[Collected data]
+ + +
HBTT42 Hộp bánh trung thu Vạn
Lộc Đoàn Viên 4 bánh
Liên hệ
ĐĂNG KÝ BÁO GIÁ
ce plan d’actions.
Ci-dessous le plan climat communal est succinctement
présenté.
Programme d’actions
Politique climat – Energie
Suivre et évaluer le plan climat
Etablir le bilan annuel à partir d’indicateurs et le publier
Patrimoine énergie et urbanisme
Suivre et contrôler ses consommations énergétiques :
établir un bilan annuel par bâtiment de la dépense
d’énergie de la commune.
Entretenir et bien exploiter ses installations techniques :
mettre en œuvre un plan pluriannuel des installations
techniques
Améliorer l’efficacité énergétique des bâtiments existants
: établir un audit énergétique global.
+ + +
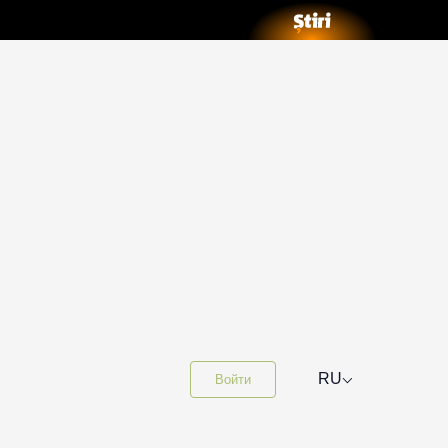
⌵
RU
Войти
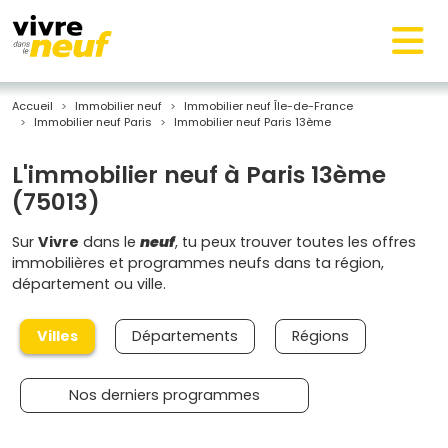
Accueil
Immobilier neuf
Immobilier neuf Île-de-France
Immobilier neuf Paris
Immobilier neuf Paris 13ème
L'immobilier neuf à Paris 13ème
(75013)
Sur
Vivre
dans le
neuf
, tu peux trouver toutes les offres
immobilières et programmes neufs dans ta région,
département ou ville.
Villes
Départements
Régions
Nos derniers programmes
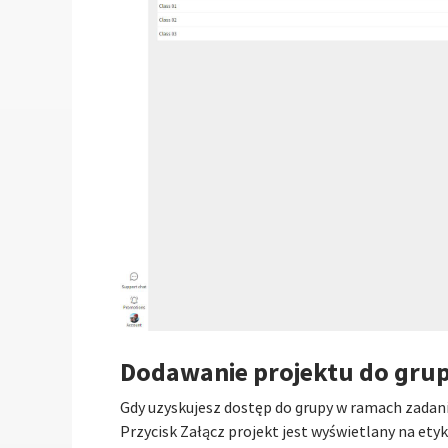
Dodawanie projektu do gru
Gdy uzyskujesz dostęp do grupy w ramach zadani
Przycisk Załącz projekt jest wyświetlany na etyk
+ + +
**Exercise requirements:** Set down precisely the lines above between the line holding "Suivre et contrôler" and the line holding "audit énergétique global.", inclusive, and nothing beyond them.

**Response area:**
Suivre et contrôler ses consommations énergétiques :
établir un bilan annuel par bâtiment de la dépense
d’énergie de la commune.
Entretenir et bien exploiter ses installations techniques :
mettre en œuvre un plan pluriannuel des installations
techniques
Améliorer l’efficacité énergétique des bâtiments existants
: établir un audit énergétique global.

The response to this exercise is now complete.